Character Development

A Fad or a Daf?

Fads are an interesting phenomenon, particularly amongst children. Take for example the recent near-obsession with Rubik’s cubes. All of a sudden, it seemed as though every boy and girl from age four to age eleven was completely mesmerized by the six-sided puzzle, and any kid who actually mastered the thing was regarded with admiration akin to hero worship. 

My assumption had been that this particular craze was specifically here in Israel, but then I heard a shiur by Rav Fishel  Schachter where he made reference to it in New York.  So it was international! How a fad like that emerges all of a sudden out of nowhere on such a large scale, and with zero regard to the massive bodies of water that separate continents is a conundrum no less confounding than concurrent outbreak of virulent viruses across the world, albeit without the terror that the latter involves. 

No less mysterious – again, eerily akin to the infamous viruses – is the way these fads tend to vanish into thin air with just as much inexplicable swiftness as their arrival. 

The phenomenon of fad-phases – their coming, going, and interim intensiveness of interest – is something, I think, that can give us pause to contemplate our human nature. 

Now, when it comes to Rubik’s cubes, slapsticks, or kugelach (5 stones), it really is not all that significant; although there certainly is room for discussion regarding to what extent we ought to indulge our children these fads or utilize them as an opportunity to instill a bit of self-discipline and forbearance.  But when it comes to what really matters in life – namely, how we go about functioning as religious Jews – it assumes an import of powerful proportions.

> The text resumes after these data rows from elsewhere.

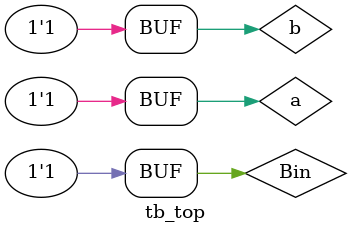
<source format=v>
module tb_top;
  reg a, b, Bin;
  wire D, Bout;
  
  full_subtractor fs(a, b, Bin, D, Bout);
  
initial begin
  $monitor("At time %0t: a=%b b=%b, Bin=%b, difference=%b, borrow=%b",$time, a,b,Bin,D,Bout);
    a = 0; b = 0; Bin = 0; #1;
    a = 0; b = 0; Bin = 1; #1;
    a = 0; b = 1; Bin = 0; #1;
    a = 0; b = 1; Bin = 1; #1;
    a = 1; b = 0; Bin = 0; #1;
    a = 1; b = 0; Bin = 1; #1;
    a = 1; b = 1; Bin = 0; #1;
    a = 1; b = 1; Bin = 1;
  end
endmodule
//go with links provided in compile file for verification

</source>
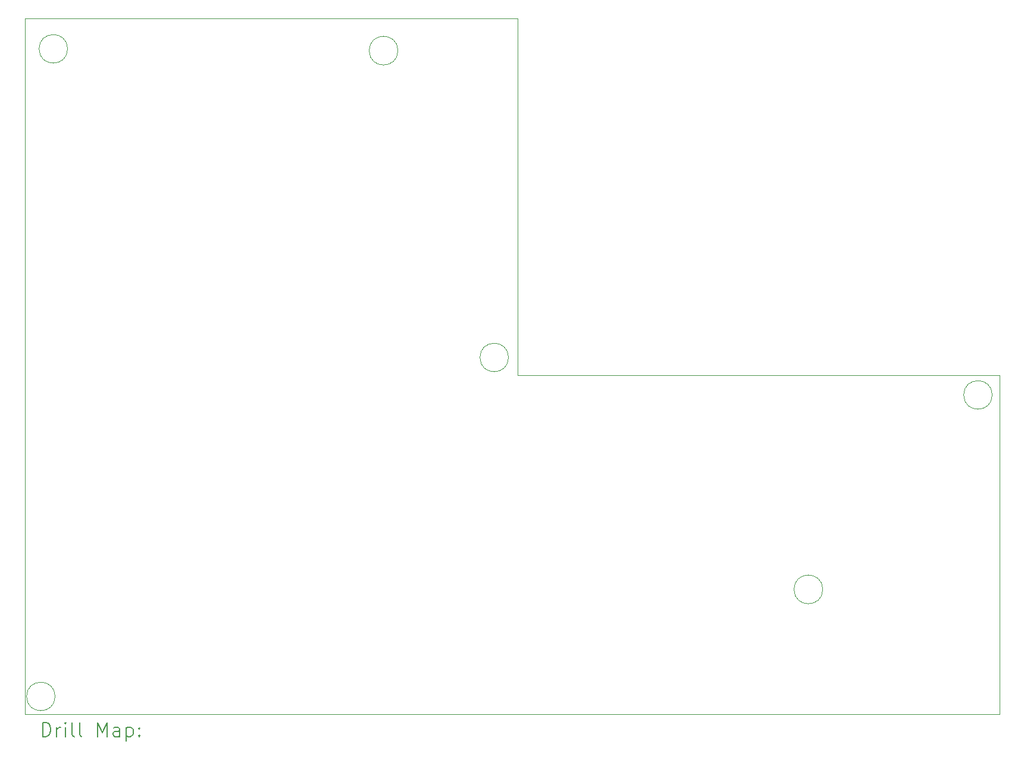
<source format=gbr>
%TF.GenerationSoftware,KiCad,Pcbnew,7.0.6*%
%TF.CreationDate,2025-01-03T17:06:18+10:30*%
%TF.ProjectId,Security Panel Mainboard,53656375-7269-4747-9920-50616e656c20,rev?*%
%TF.SameCoordinates,Original*%
%TF.FileFunction,Drillmap*%
%TF.FilePolarity,Positive*%
%FSLAX45Y45*%
G04 Gerber Fmt 4.5, Leading zero omitted, Abs format (unit mm)*
G04 Created by KiCad (PCBNEW 7.0.6) date 2025-01-03 17:06:18*
%MOMM*%
%LPD*%
G01*
G04 APERTURE LIST*
%ADD10C,0.100000*%
%ADD11C,0.200000*%
G04 APERTURE END LIST*
D10*
X17806981Y-14224000D02*
G75*
G03*
X17806981Y-14224000I-204781J0D01*
G01*
X20218400Y-11455400D02*
G75*
G03*
X20218400Y-11455400I-203200J0D01*
G01*
X13335000Y-10922000D02*
G75*
G03*
X13335000Y-10922000I-203200J0D01*
G01*
X11761781Y-6553200D02*
G75*
G03*
X11761781Y-6553200I-204781J0D01*
G01*
X7061200Y-6527800D02*
G75*
G03*
X7061200Y-6527800I-203200J0D01*
G01*
X6883400Y-15748000D02*
G75*
G03*
X6883400Y-15748000I-203200J0D01*
G01*
X6451600Y-6096000D02*
X13462000Y-6096000D01*
X6451600Y-16002000D02*
X6451600Y-6096000D01*
X20320000Y-16002000D02*
X6451600Y-16002000D01*
X20320000Y-11176000D02*
X20320000Y-16002000D01*
X13462000Y-11176000D02*
X20320000Y-11176000D01*
X13462000Y-11176000D02*
X13462000Y-6096000D01*
D11*
X6707377Y-16318484D02*
X6707377Y-16118484D01*
X6707377Y-16118484D02*
X6754996Y-16118484D01*
X6754996Y-16118484D02*
X6783567Y-16128008D01*
X6783567Y-16128008D02*
X6802615Y-16147055D01*
X6802615Y-16147055D02*
X6812139Y-16166103D01*
X6812139Y-16166103D02*
X6821662Y-16204198D01*
X6821662Y-16204198D02*
X6821662Y-16232769D01*
X6821662Y-16232769D02*
X6812139Y-16270865D01*
X6812139Y-16270865D02*
X6802615Y-16289912D01*
X6802615Y-16289912D02*
X6783567Y-16308960D01*
X6783567Y-16308960D02*
X6754996Y-16318484D01*
X6754996Y-16318484D02*
X6707377Y-16318484D01*
X6907377Y-16318484D02*
X6907377Y-16185150D01*
X6907377Y-16223246D02*
X6916901Y-16204198D01*
X6916901Y-16204198D02*
X6926424Y-16194674D01*
X6926424Y-16194674D02*
X6945472Y-16185150D01*
X6945472Y-16185150D02*
X6964520Y-16185150D01*
X7031186Y-16318484D02*
X7031186Y-16185150D01*
X7031186Y-16118484D02*
X7021662Y-16128008D01*
X7021662Y-16128008D02*
X7031186Y-16137531D01*
X7031186Y-16137531D02*
X7040710Y-16128008D01*
X7040710Y-16128008D02*
X7031186Y-16118484D01*
X7031186Y-16118484D02*
X7031186Y-16137531D01*
X7154996Y-16318484D02*
X7135948Y-16308960D01*
X7135948Y-16308960D02*
X7126424Y-16289912D01*
X7126424Y-16289912D02*
X7126424Y-16118484D01*
X7259758Y-16318484D02*
X7240710Y-16308960D01*
X7240710Y-16308960D02*
X7231186Y-16289912D01*
X7231186Y-16289912D02*
X7231186Y-16118484D01*
X7488329Y-16318484D02*
X7488329Y-16118484D01*
X7488329Y-16118484D02*
X7554996Y-16261341D01*
X7554996Y-16261341D02*
X7621662Y-16118484D01*
X7621662Y-16118484D02*
X7621662Y-16318484D01*
X7802615Y-16318484D02*
X7802615Y-16213722D01*
X7802615Y-16213722D02*
X7793091Y-16194674D01*
X7793091Y-16194674D02*
X7774043Y-16185150D01*
X7774043Y-16185150D02*
X7735948Y-16185150D01*
X7735948Y-16185150D02*
X7716901Y-16194674D01*
X7802615Y-16308960D02*
X7783567Y-16318484D01*
X7783567Y-16318484D02*
X7735948Y-16318484D01*
X7735948Y-16318484D02*
X7716901Y-16308960D01*
X7716901Y-16308960D02*
X7707377Y-16289912D01*
X7707377Y-16289912D02*
X7707377Y-16270865D01*
X7707377Y-16270865D02*
X7716901Y-16251817D01*
X7716901Y-16251817D02*
X7735948Y-16242293D01*
X7735948Y-16242293D02*
X7783567Y-16242293D01*
X7783567Y-16242293D02*
X7802615Y-16232769D01*
X7897853Y-16185150D02*
X7897853Y-16385150D01*
X7897853Y-16194674D02*
X7916901Y-16185150D01*
X7916901Y-16185150D02*
X7954996Y-16185150D01*
X7954996Y-16185150D02*
X7974043Y-16194674D01*
X7974043Y-16194674D02*
X7983567Y-16204198D01*
X7983567Y-16204198D02*
X7993091Y-16223246D01*
X7993091Y-16223246D02*
X7993091Y-16280388D01*
X7993091Y-16280388D02*
X7983567Y-16299436D01*
X7983567Y-16299436D02*
X7974043Y-16308960D01*
X7974043Y-16308960D02*
X7954996Y-16318484D01*
X7954996Y-16318484D02*
X7916901Y-16318484D01*
X7916901Y-16318484D02*
X7897853Y-16308960D01*
X8078805Y-16299436D02*
X8088329Y-16308960D01*
X8088329Y-16308960D02*
X8078805Y-16318484D01*
X8078805Y-16318484D02*
X8069282Y-16308960D01*
X8069282Y-16308960D02*
X8078805Y-16299436D01*
X8078805Y-16299436D02*
X8078805Y-16318484D01*
X8078805Y-16194674D02*
X8088329Y-16204198D01*
X8088329Y-16204198D02*
X8078805Y-16213722D01*
X8078805Y-16213722D02*
X8069282Y-16204198D01*
X8069282Y-16204198D02*
X8078805Y-16194674D01*
X8078805Y-16194674D02*
X8078805Y-16213722D01*
M02*

</source>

Very recently, I heard a professional therapist offer a major insight into human behavior.  He was discussing the role of motivation as a predictor of future behavior.  It isn’t.  “The greatest predictor of future behavior,” he said, “is past behavior.”  Someone in the upsurge of tremendous inspiration and motivation can wax indignant at such a statement, but the fact is that if we really want to make changes for the better that will stick, we should take those words to heart.  So what does that mean?  That there is no hope?  Of course not.  That same therapist continued, “Because motivation by nature can be so whimsical, there is no way to bank on it.  At all.  Motivation comes and goes.  But good behaviors, we want them to continue even when the motivation is low, or entirely absent.  And that,” he concluded, “only has a chance to occur if real changes are implemented that will necessarily alter the path of previously ingrained habits.” 

Although that may sound like a chiddush (novel approach), it really isn’t.  Our Sages talked about it centuries ago.  That is, the need for someone who has stumbled to come up with a solid, specific game-plan that will keep him far away from his source of temptation for the future.  To erect protective fences when need be to create a real, concrete barrier between him and the potential for recurrence. 

We don’t want chizuk (strengthening the faith) to be a passing fad.  Something that makes a big splash for an isolated slice of time, and then gets relegated to the dusty pile of great ideas that never materialized, isn’t all that worthwhile, is it?  When we realize that there is something that demands improvement – whether on the communal or individual scale – we want to ensure that the positive changes we make will be lasting.  Permanent.  To do that, awareness of a) the ephemeral nature of motivation, and b) the fact that past behavior is the strongest predictor of future behavior, is key. 

To implement real, far-reaching change, we have to make real changes.  Structural ones.  A firm decision of the mind does not suffice. The situation itself has to undergo relevant change.  Whether that means changing one’s fixed seat at the Shul in which one davens, instituting a system by which people are given more kibbudim as a reward for exemplary behavior, or any other number of possible structural changes that can be made, something of that nature is definitely called for.

To end off with, here’s a great way to remember this lesson. If you spell the word fad backwards, you get daf. Rav Meir Shapiro saw that commitment to daily Torah learning amongst the general populace was plummeting. It was crucial to do something. 

So what did he do? He started a new movement called the daf yomi. He didn’t just rely on stirring, inspiring speeches about how important it is to learn Torah. He instituted what is perhaps one of the most significant structural changes in Jewish history that would give his goal a real, fighting chance to take root and hold fast. And hold fast it did. So remember this: we don’t want a fad, we want a “daf”.  And to do that, real concrete change is the only way to go.